AUSTIN, Texas -- Fozzy Whittaker returned two kicks in high school.
Neither was all that remarkable or memorable -- and that's why what Whittaker has done in the last two games is all the more remarkable and memorable.
Put in the return spot as the primary blocker for D.J. Monroe against Oklahoma, Whittaker -– and Texas, for that matter -– benefited from a gust of wind that sent the ball in his direction and a burst of speed that signaled the winds of change in the Longhorns' return game.
Instead of blocking for Monroe, Whittaker found the ball in his hands, and 10 seconds later he found the end zone.
He was installed as the primary returner the following week against Oklahoma State. He delivered again with another 100-yard kickoff return. No one else in Texas football history had accomplished such a feat in consecutive weeks.
As a result, Whittaker a vaulted from nowhere to being the top kickoff return man in the nation, statistically speaking, with a 46.5 yard average. All this success and undiscovered talent wasn’t uncovered until it was nearly too late.

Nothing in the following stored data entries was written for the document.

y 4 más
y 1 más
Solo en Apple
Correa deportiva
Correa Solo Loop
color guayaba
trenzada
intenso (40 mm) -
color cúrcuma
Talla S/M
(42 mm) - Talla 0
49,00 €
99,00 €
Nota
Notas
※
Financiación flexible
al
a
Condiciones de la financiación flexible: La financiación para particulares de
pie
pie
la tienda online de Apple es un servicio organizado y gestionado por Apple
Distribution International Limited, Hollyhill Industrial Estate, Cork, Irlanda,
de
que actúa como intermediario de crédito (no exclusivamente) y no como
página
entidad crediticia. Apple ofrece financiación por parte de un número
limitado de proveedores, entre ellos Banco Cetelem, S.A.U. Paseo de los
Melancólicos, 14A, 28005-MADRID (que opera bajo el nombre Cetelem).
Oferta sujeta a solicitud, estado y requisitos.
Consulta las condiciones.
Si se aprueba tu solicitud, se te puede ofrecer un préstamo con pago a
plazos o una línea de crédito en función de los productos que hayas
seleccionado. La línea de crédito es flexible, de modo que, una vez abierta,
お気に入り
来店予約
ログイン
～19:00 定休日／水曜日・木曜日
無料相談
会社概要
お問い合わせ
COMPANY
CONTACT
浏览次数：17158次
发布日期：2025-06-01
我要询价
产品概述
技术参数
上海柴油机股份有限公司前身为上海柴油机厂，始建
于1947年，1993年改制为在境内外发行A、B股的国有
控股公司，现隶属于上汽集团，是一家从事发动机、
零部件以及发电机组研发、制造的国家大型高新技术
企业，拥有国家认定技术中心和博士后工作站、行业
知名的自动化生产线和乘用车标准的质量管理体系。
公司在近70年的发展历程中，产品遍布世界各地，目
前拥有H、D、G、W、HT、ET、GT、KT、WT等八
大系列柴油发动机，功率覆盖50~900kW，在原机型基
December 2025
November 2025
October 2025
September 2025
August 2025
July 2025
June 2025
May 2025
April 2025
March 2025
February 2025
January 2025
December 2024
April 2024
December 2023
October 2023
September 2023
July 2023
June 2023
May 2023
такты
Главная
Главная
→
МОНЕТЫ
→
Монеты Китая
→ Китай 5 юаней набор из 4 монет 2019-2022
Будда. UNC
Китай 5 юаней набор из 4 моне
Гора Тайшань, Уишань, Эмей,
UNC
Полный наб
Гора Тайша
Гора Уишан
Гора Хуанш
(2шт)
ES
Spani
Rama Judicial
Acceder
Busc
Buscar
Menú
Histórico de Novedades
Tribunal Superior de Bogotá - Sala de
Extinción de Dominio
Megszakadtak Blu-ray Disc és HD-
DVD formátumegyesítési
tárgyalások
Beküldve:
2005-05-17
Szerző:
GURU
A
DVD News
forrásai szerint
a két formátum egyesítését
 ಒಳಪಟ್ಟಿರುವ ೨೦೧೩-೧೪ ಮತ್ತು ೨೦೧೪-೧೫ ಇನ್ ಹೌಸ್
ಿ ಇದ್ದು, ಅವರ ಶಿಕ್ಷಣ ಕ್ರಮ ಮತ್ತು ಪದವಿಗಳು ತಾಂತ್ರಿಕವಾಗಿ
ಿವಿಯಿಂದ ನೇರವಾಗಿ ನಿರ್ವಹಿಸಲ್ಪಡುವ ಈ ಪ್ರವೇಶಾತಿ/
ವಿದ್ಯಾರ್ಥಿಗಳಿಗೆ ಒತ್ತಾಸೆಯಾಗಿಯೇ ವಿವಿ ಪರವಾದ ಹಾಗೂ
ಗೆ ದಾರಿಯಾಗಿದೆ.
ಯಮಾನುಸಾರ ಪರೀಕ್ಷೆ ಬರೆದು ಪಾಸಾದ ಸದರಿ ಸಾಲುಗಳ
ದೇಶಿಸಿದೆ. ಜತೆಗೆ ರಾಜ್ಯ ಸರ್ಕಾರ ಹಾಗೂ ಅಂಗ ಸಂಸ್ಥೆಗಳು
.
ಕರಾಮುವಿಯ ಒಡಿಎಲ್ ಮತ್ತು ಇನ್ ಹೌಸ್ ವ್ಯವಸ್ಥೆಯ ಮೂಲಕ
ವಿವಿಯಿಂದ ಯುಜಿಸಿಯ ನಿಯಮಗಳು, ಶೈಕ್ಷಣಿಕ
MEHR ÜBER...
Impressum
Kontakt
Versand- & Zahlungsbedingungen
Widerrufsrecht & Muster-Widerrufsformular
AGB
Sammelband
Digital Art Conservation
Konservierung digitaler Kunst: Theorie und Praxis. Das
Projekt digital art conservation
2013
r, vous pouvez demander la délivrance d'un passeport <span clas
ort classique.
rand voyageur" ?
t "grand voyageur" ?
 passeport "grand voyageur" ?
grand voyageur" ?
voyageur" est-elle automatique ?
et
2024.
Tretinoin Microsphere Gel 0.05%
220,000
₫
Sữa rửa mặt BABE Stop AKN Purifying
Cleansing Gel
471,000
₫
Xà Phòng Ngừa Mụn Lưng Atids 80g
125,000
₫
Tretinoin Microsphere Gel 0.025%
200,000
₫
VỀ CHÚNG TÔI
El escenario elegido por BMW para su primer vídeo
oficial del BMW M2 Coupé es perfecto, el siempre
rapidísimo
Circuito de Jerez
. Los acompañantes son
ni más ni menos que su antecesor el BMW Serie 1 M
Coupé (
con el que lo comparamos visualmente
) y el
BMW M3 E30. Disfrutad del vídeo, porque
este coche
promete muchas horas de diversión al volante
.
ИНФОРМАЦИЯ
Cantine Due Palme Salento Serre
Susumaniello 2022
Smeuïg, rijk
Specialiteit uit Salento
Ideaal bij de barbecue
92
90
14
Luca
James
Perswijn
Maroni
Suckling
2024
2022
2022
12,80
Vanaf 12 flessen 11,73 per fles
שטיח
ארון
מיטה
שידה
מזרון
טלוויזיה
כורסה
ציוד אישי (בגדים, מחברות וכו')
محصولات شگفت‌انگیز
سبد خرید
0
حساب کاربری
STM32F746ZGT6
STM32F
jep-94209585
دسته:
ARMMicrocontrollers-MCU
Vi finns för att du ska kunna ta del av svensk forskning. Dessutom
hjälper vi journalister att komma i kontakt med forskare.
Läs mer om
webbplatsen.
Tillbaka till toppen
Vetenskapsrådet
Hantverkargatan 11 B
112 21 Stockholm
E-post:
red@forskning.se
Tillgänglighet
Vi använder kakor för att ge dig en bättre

Whittaker is a senior.
"I can't really say I wish I had done it," Whittaker said of returning kicks before now. "I'm happy to be on the team and contribute in any way possible and am thankful for being back there now."
Texas is thankful, too. The Longhorns have scored five touchdowns in the past two games. Whittaker’s kickoff returns accounted for two of those.
That Whittaker even had the chance to return kickoffs was more due to circumstance than anything else.
Malcolm Williams left the team before his senior year. Christian Scott was suspended at the start of the year, then broke his wrist. Marquise Goodwin was competing in track at the start of the year. He came into the football fold during the first few weeks of the season but was out of shape for football.
Monroe was "all over the place," according to Texas coach Mack Brown.
"We really felt like we had not had Fozzy in there in the past because of injuries," Brown said. "Now Malcolm [Brown] is doing better [in the running game]; Fozzy wanted to do it. We just felt he's smart, quick, can catch, we felt he might be as good at this as he is. He's obviously been better than we anticipated, or we would have had him there four years ago."
It is difficult to second-guess such matters. Especially when the timing has been so right for Whittaker so far -- timing, along with some timely blocks that have helped in his 100-yard dashes.
"There are times I'm kind of surprised with the holes that are there," Whittaker said. "Whenever I get surprised, I just hit the acceleration, try to accelerate right through it. I know those guys. They're working hard. That's what we've been working on, hitting those holes that they create."
Creating more sensational returns will be a problem in the coming weeks. Teams most assuredly have grown wary of the potential threat Texas has in Whittaker.
"We anticipate different kind of kicks this weekend," Brown said. "We feel like we'll get some sky kicks and squibs. We really worked hard on different types of kicks this week."